It’s difficult to apprehend the agony of divorce in all its facets unless you’ve been through it yourself. Divorce brings a variety of painful experiences that most of us taste at one time or another in our lives, only the divorced person experiences them all at once. One of those is shame.
Recently, a friend described a part of his divorce experience that highlights the facet of shame.
“When I would go to my son’s baseball games it felt like everyone knew that I had been rejected by my wife. She was always there, appearing not to have a care in the world, while I felt tainted. A combination of dread and panic filled my chest as I walked from the parking lot to the bleachers, like I was walking up naked. I’m sure that plenty of other people there were going through their own painful situations, but at the time I was convinced that I was radically different from everyone around me and that they were all conscious that one of the unclean had entered their midst. I felt like an outcast. There were parents I had known for years who didn’t acknowledge me. I’m sure they were just focused on their children, but it seemed to me as if they avoided even making eye-contact, as if doing so would infect them. While all the other parents joyfully watched their children play I sat squirming with discomfort. I dreaded my own child’s ballgames to the point that I didn’t even want to go, which added guilt to the whole miserable experience. It was agony.”
Consider some of the words he used – “rejected,” “tainted,” “naked,” “radically different,” “unclean,” “outcast,” “avoided,” “infect,” “dread.” This is the language of shame.
Ed Welch, in his recent book “Shame Interrupted” defines shame as “the deep sense that you are unacceptable because of something you did, something done to you, or something associated with you. You feel exposed and humiliated.”
You likely know someone in the midst of divorce who is experiencing the debilitating impact of deep shame right now. We are called to love them, but how do we love such a person wisely?
We could argue with their perceptions, but that won’t work. Shame will win the argument every time. Shame is tangible to the one who experiences it, and it’s impervious to logic. Our arguments will seem abstract. But don’t lose heart, this actually frees us from the pressure of having to know the right thing to say.
My friend was describing his experience from a distance. A few years had passed since those days and he was in a much better place.
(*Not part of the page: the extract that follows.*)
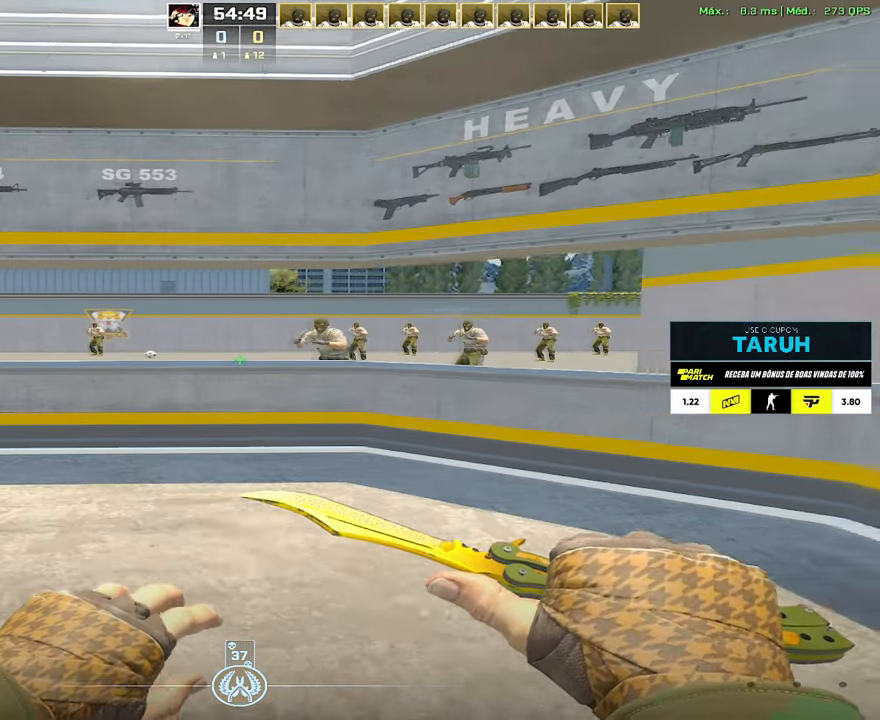
{"keys": ["d"], "mouse": [], "events": []}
So I asked him what others had done that helped.
“They honored me. They invited me over to their house for dinner. They included me in their lives in concrete ways. They remembered me. Most had no idea what to say, but that didn’t matter. The fact that they came close and included me when I felt untouchable carried me through.”
The body of Christ is tailor-made for such a mission, but sadly, we often reinforce and compound shame by avoiding those in our midst involved in divorce. Some do this because of self-righteous judgment of divorced individuals, but I don’t think that’s always, or even often the case for most of us. Most of us just don’t know what to say, so we leave it to others more capable. But a few words, no matter how brilliant and biblical, aren’t what these friends need from us. At least not initially. Ask them to come over for dinner. Take them to lunch after church. Call them on the phone. Post on their Facebook page. Ask their advice. Seek them out and sit with them at church. Ask them to join your small group. Send a card. Follow-up. To love these friends wisely think “include, acknowledge, touch, honor, and value.”
Keep pursuing, even if your invitations aren’t accepted. Sometimes the pain of divorce makes public appearances seem unbearable. Don’t take it personally and know that your pursuit sends the message that shame is a liar in tangible ways.
“Bear one another’s burdens and so fulfill the law of Christ.” (Galatians 6:2)
The possibilities for walking this out in concrete ways are endless. Get creative if you like, but showing up is good enough.